PROBLEM STATEMENT: Show every line of the rows below that contains the string "left", and treat uppercase and lowercase letters as different.

INPUT:
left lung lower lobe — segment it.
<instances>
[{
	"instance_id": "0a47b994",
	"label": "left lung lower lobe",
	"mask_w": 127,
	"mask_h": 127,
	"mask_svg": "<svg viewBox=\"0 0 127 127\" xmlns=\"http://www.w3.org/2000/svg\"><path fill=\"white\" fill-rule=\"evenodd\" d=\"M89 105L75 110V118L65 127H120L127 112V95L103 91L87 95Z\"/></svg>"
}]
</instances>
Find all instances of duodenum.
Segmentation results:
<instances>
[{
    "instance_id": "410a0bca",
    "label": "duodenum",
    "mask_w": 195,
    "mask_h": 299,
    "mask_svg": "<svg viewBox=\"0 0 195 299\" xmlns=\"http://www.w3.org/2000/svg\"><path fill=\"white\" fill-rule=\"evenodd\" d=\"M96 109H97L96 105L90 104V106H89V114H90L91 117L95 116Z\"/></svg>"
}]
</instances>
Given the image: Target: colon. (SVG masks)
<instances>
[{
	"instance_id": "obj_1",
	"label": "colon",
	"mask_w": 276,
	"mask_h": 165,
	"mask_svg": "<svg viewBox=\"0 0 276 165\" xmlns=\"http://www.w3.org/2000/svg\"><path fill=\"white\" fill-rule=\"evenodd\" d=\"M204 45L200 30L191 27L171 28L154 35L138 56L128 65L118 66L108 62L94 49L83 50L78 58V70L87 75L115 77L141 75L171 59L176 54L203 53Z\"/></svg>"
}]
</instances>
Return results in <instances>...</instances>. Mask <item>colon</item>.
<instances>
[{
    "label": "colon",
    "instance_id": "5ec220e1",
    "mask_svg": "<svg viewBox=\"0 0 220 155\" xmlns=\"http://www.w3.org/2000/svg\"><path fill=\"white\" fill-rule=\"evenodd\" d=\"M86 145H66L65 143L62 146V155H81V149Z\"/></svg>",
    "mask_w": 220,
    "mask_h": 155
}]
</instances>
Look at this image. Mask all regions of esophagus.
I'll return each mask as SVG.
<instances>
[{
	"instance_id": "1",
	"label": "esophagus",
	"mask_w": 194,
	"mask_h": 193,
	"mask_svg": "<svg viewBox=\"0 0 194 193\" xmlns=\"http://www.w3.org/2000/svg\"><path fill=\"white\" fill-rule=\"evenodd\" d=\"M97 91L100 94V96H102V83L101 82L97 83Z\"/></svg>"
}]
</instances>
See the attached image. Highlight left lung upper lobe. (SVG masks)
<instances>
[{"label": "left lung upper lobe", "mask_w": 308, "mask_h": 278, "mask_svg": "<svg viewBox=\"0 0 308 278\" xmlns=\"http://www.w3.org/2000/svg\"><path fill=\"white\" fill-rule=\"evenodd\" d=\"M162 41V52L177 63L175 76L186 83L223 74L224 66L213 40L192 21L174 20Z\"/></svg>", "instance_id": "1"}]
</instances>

SOLUTION TO THIS TASK:
left lung lower lobe — segment it.
	"label": "left lung lower lobe",
See the attached image. Highlight left lung upper lobe. (SVG masks)
[{"label": "left lung upper lobe", "mask_w": 308, "mask_h": 278, "mask_svg": "<svg viewBox=\"0 0 308 278\" xmlns=\"http://www.w3.org/2000/svg\"><path fill=\"white\" fill-rule=\"evenodd\" d=\"M162 41V52L177 63L175 76L186 83L223 74L224 66L213 40L192 21L174 20Z\"/></svg>", "instance_id": "1"}]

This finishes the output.